Gamble, Thompson, and Peteraf (2012) elucidate that when the management of Starbucks allowed employees to own company stock, it in turn motivated them to work hard and deliver the best. When employees owned company stock, they felt that the company was theirs, and as such, strived to deliver the best. It is crucial to state that by motivating employees, all internal operations of the organization become efficient and successful.
Strategic fit is another crucial issue that helped Starbucks Company return to profitability. The concept also dictates the sustainability of the growth that the company enjoys in the competitive market. In the case study, it is evident that the management of Starbucks Company understood the essence of strategic fit concept in their return to profitability strategy. When the management of Starbucks developed policies that emphasized on fair treatment of employees, the concept becomes an instrumental tool that propelled the company towards its present success.

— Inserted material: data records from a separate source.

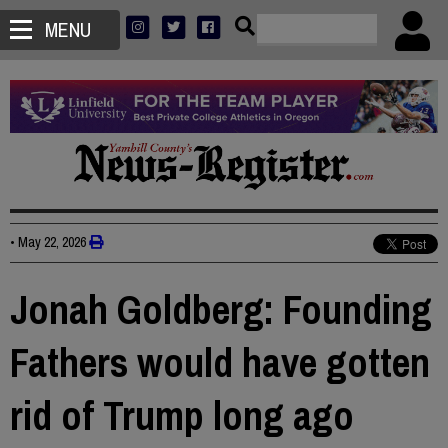
MENU
•
May 22, 2026
Jonah Goldberg: Founding
Fathers would have gotten
rid of Trump long ago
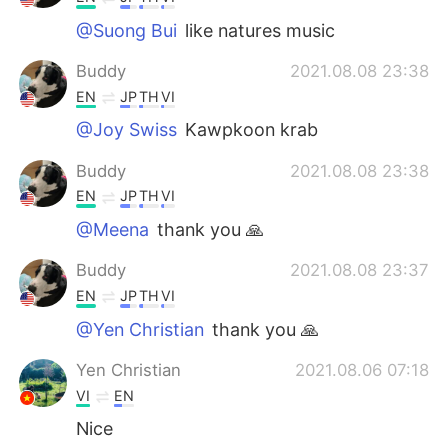
@Suong Bui
like natures music
Buddy
2021.08.08 23:38
EN
JP
TH
VI
@Joy Swiss
Kawpkoon krab
Buddy
2021.08.08 23:38
EN
JP
TH
VI
@Meena
thank you 🙏
Buddy
2021.08.08 23:37
EN
JP
TH
VI
@Yen Christian
thank you 🙏
Yen Christian
2021.08.06 07:18
VI
EN
Nice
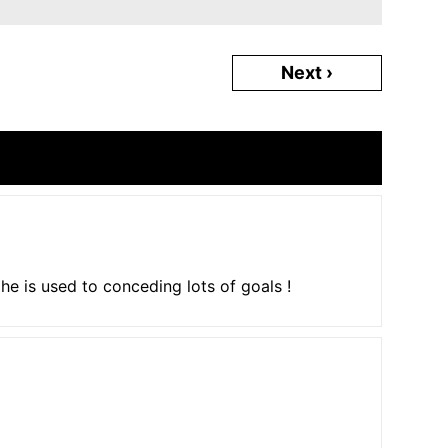
Next ›
l, he is used to conceding lots of goals !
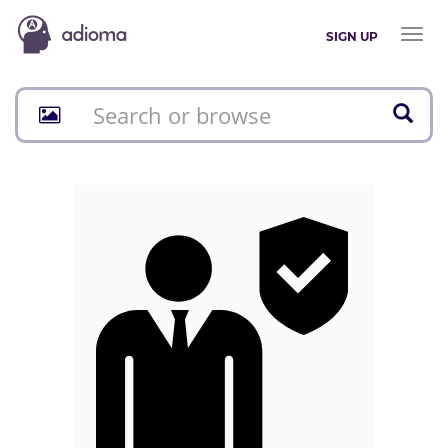
Toggl
SIGN UP
naviga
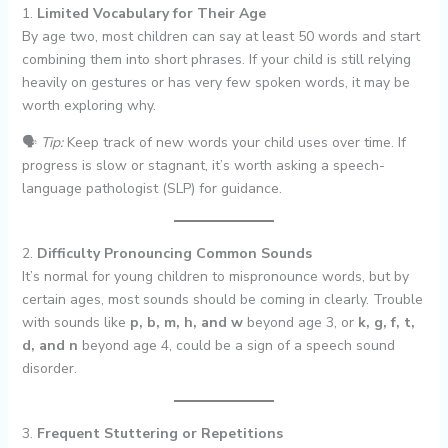
1.
Limited Vocabulary for Their Age
By age two, most children can say at least 50 words and start
combining them into short phrases. If your child is still relying
heavily on gestures or has very few spoken words, it may be
worth exploring why.
🗣
Tip:
Keep track of new words your child uses over time. If
progress is slow or stagnant, it’s worth asking a speech-
language pathologist (SLP) for guidance.
2.
Difficulty Pronouncing Common Sounds
It’s normal for young children to mispronounce words, but by
certain ages, most sounds should be coming in clearly. Trouble
with sounds like
p, b, m, h, and w
beyond age 3, or
k, g, f, t,
d, and n
beyond age 4, could be a sign of a speech sound
disorder.
3.
Frequent Stuttering or Repetitions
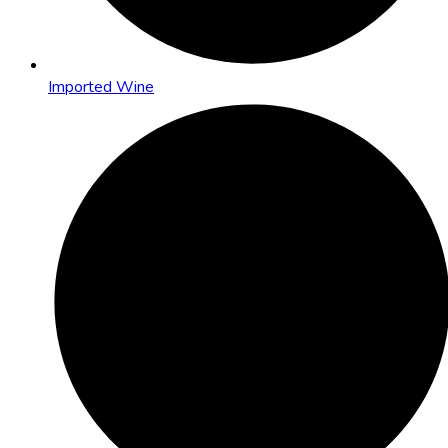
Imported Wine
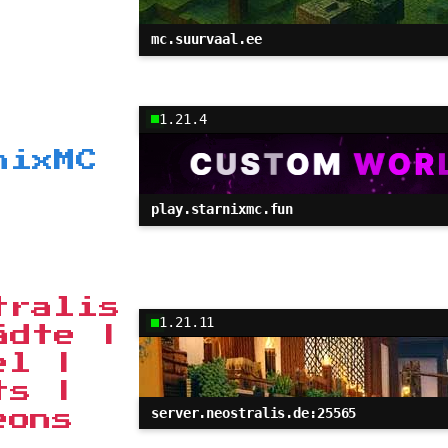
mc.suurvaal.ee
1.21.4
nixMC
play.starnixmc.fun
tralis
1.21.11
ädte |
el |
ts |
server.neostralis.de:25565
eons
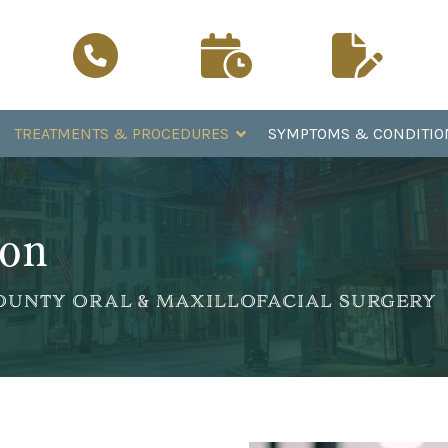
Schedule a
Patient
Call Now
Visit
Registration
TREATMENTS & PROCEDURES
SYMPTOMS & CONDITIO
ion
 COUNTY ORAL & MAXILLOFACIAL SURGERY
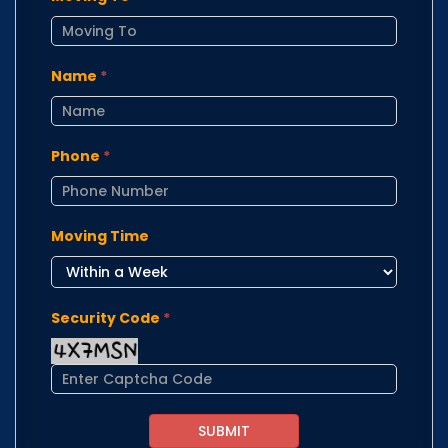
Name
*
Phone
*
Moving Time
Security Code
*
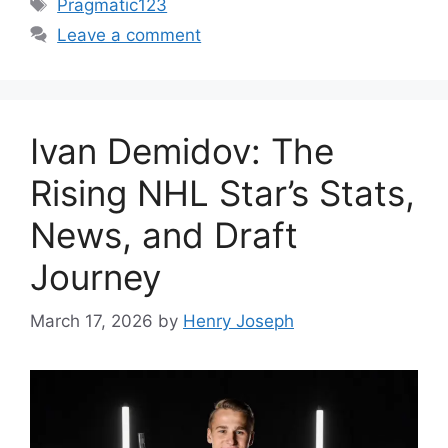
Tags
Pragmatic123
Leave a comment
Ivan Demidov: The
Rising NHL Star’s Stats,
News, and Draft
Journey
March 17, 2026
by
Henry Joseph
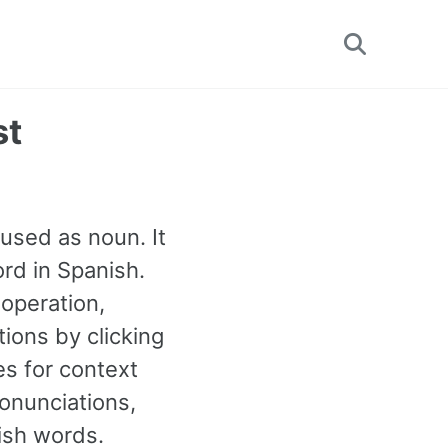
Toggle
search
st
 used as noun. It
rd in Spanish.
operation,
tions by clicking
s for context
onunciations,
ish words.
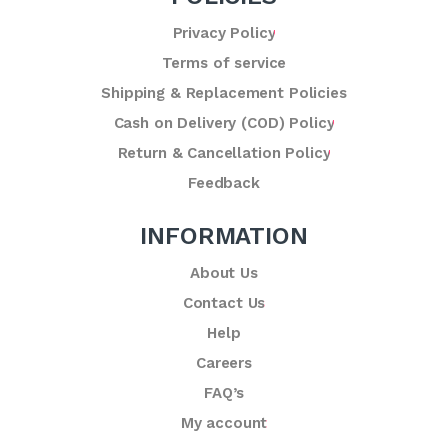
Privacy Policy
Terms of service
Shipping & Replacement Policies
Cash on Delivery (COD) Policy
Return & Cancellation Policy
Feedback
INFORMATION
About Us
Contact Us
Help
Careers
FAQ’s
My account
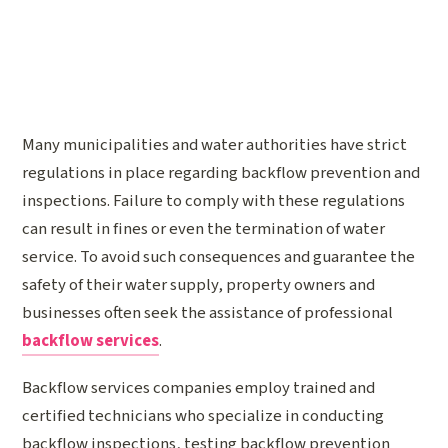
Many municipalities and water authorities have strict
regulations in place regarding backflow prevention and
inspections. Failure to comply with these regulations
can result in fines or even the termination of water
service. To avoid such consequences and guarantee the
safety of their water supply, property owners and
businesses often seek the assistance of professional
backflow services
.
Backflow services companies employ trained and
certified technicians who specialize in conducting
backflow inspections, testing backflow prevention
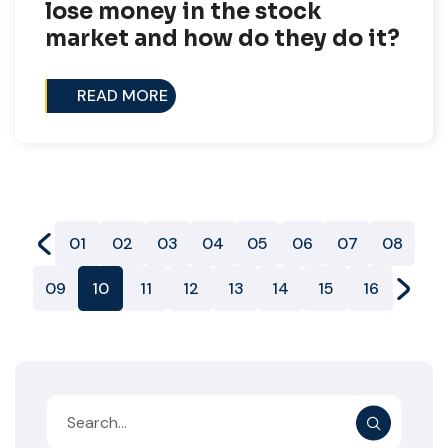
lose money in the stock
market and how do they do it?
READ MORE
01
02
03
04
05
06
07
08
09
10
11
12
13
14
15
16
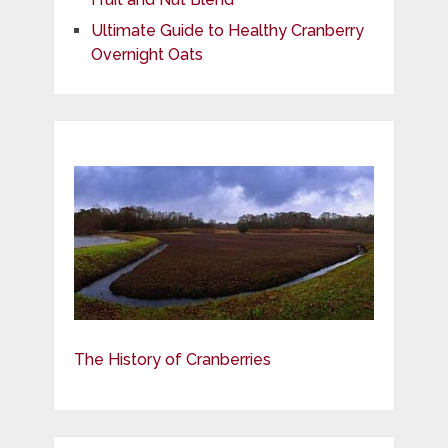
Ultimate Guide to Healthy Cranberry
Overnight Oats
The History of Cranberries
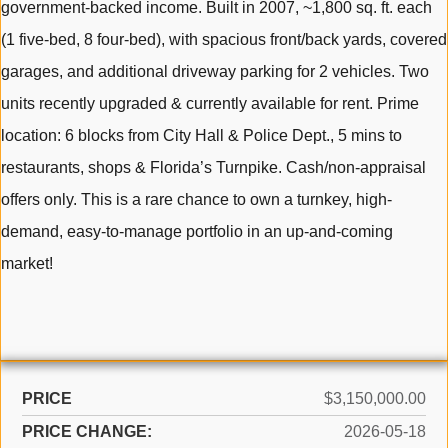
government-backed income. Built in 2007, ~1,800 sq. ft. each
(1 five-bed, 8 four-bed), with spacious front/back yards, covered
garages, and additional driveway parking for 2 vehicles. Two
units recently upgraded & currently available for rent. Prime
location: 6 blocks from City Hall & Police Dept., 5 mins to
restaurants, shops & Florida’s Turnpike. Cash/non-appraisal
offers only. This is a rare chance to own a turnkey, high-
demand, easy-to-manage portfolio in an up-and-coming
market!
PRICE
$3,150,000.00
PRICE CHANGE:
2026-05-18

Remarkably, when employees become empowered, they rally all their energies and resources towards the growth and success of a company, a factor that becomes practical in Starbuck’s company (Thompson & Shah, 2010). In essence, employee empowerment is core in the achievement of capabilities and resources required in the successful execution of the strategic fit concept.
While the strategy employed by Starbucks Company has yielded a range of advantages and facilitated the successful return to profitability, there is a need to do more if the company wants to sustain its present market share. Some of the strategies or recommendations that the company needs to undertake include consumer education, employee motivation, and closure of underperforming stores. Notably, consumer education involves demonstrations on how their favorite beverage is manufactured.
By demonstrating the processes that coffee undergoes during production to consumers, the company develops a connection with them. Additionally, the company needs to sustain and improve the initiatives that focus on employee motivation. The need to sustain and improve initiatives that focus on employee motivation takes effect because they are the major drivers of growth in the company. Poor treatment of employees leads to poor service delivery, whereas superb treatment results in excellent services and consumer satisfaction. The last recommendation concerns the closure of non-performing stores. The company needs to focus on stores that are profitable and close those that incur losses.
Gamble, J., Thompson, A., & Peteraf, M. (2012). Essentials of Strategic Management: The Quest for Competitive Advantage: Third Edition. New York: McGraw-Hill Higher Education.
Thompson, A., & Shah, A. (2010). Starbucks’ Strategy and Internal Initiatives to Return to Profitable Growth. New York: Routledge.